ADIF can only be detected using IRT, not raw score comparisons, so the method is invalid
BDIF requires showing that the group performance difference persists after conditioning on ability — the score gap alone could reflect genuine group differences in the construct, not item-specific bias
CThe score gap is too small to constitute DIF; a gap of at least 25 percentage points is needed
DDIF analysis requires the two groups to be matched in sample size before comparison
This is the central conceptual error in DIF analysis. A raw score gap between groups tells you nothing about DIF because it could simply reflect real differences in the underlying construct (math ability). DIF requires showing that, at *matched* ability levels, the item still behaves differently across groups. Without conditioning on ability, you cannot separate legitimate construct differences from item-specific bias. The conditioning step is what defines DIF.

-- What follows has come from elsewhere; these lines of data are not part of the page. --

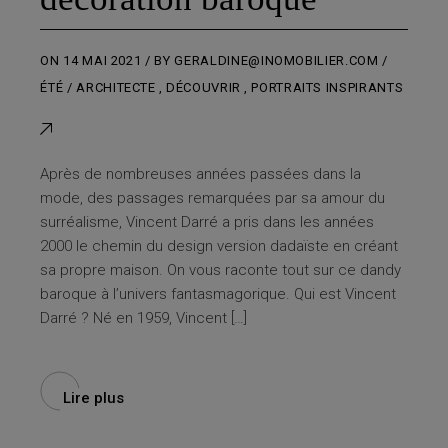
ON
14 MAI 2021
BY
GERALDINE@INOMOBILIER.COM
ÉTÉ
ARCHITECTE
,
DÉCOUVRIR
,
PORTRAITS INSPIRANTS
Après de nombreuses années passées dans la
mode, des passages remarquées par sa amour du
surréalisme, Vincent Darré a pris dans les années
2000 le chemin du design version dadaïste en créant
sa propre maison. On vous raconte tout sur ce dandy
baroque à l’univers fantasmagorique. Qui est Vincent
Darré ? Né en 1959, Vincent […]
Lire plus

Question 2 Multiple Choice
A test of English language proficiency includes an item that shows DIF against non-native speakers. Content reviewers find that the item uses a grammatical construction that is genuinely difficult for non-native speakers at any given proficiency level because it targets a specific feature of advanced English grammar. How should this DIF be classified?
AAs bias requiring immediate removal — any DIF against a minority group is by definition biased
BPotentially as legitimate DIF — the differential functioning may reflect the target construct itself rather than irrelevant content
CAs negligible — DIF only matters when it affects groups by more than one standard deviation
DAs an IRT calibration error requiring the item to be recalibrated using the non-native speaker subsample
DIF is a statistical finding, not automatic evidence of bias. The DIF here could be legitimate if the grammatical feature being tested is genuinely part of English language proficiency — in which case non-native speakers at the same overall proficiency level might genuinely differ on this specific aspect of the construct. Bias requires DIF due to *construct-irrelevant* content. Content expert review is the essential next step: DIF identifies items for investigation; it does not determine by itself whether the differential functioning is appropriate or problematic.
Question 3 True / False
A group scoring significantly lower on an overall test than another group provides sufficient statistical evidence that specific items in the test show DIF against the lower-scoring group.
TTrue
FFalse
Answer: False
Overall group score differences and DIF are logically independent. A lower-scoring group might simply have lower levels of the construct being measured — which is not DIF. DIF requires showing that specific items perform differently for different groups at the *same* ability level. You can have large overall group differences with no DIF on any individual item (if the group difference reflects the construct uniformly), or you can have items with DIF even when overall group means are identical.
Question 4 True / False
The Mantel-Haenszel method detects DIF by stratifying examinees into ability-matched subgroups and testing whether each item's difficulty is consistent across demographic groups within each stratum.
TTrue
FFalse
Answer: True
This is an accurate description of the Mantel-Haenszel approach. By creating subgroups of examinees matched on overall performance (as a proxy for ability), the method controls for ability before comparing item performance across demographic groups. This non-parametric approach does not require fitting an IRT model and remains widely used because it is computationally straightforward and interpretable. It directly implements the 'conditioning on ability' logic that defines DIF detection.
Question 5 Short Answer
Why is 'conditioning on ability' the essential step in DIF detection, and what does the analysis fail to show without it?
Think about your answer, then reveal below.
Model answer: DIF is defined as differential item functioning at matched ability levels — the same item behaving differently for examinees who are otherwise equivalent on the target construct. Without conditioning on ability, a group performance difference on an item cannot be distinguished from a genuine group difference in the trait being measured. If you simply compare raw scores without matching on ability, you cannot tell whether the item is biased or whether the groups simply differ in the construct. Conditioning on ability isolates the item-specific effect from the construct-level effect.
The intuition is that DIF asks a counterfactual: 'If I could compare two examinees with identical ability but from different demographic groups, would this item treat them identically?' That counterfactual requires ability-matching. Without it, you cannot answer the DIF question at all — you can only observe that groups differ, which is a different (and much less interesting) finding.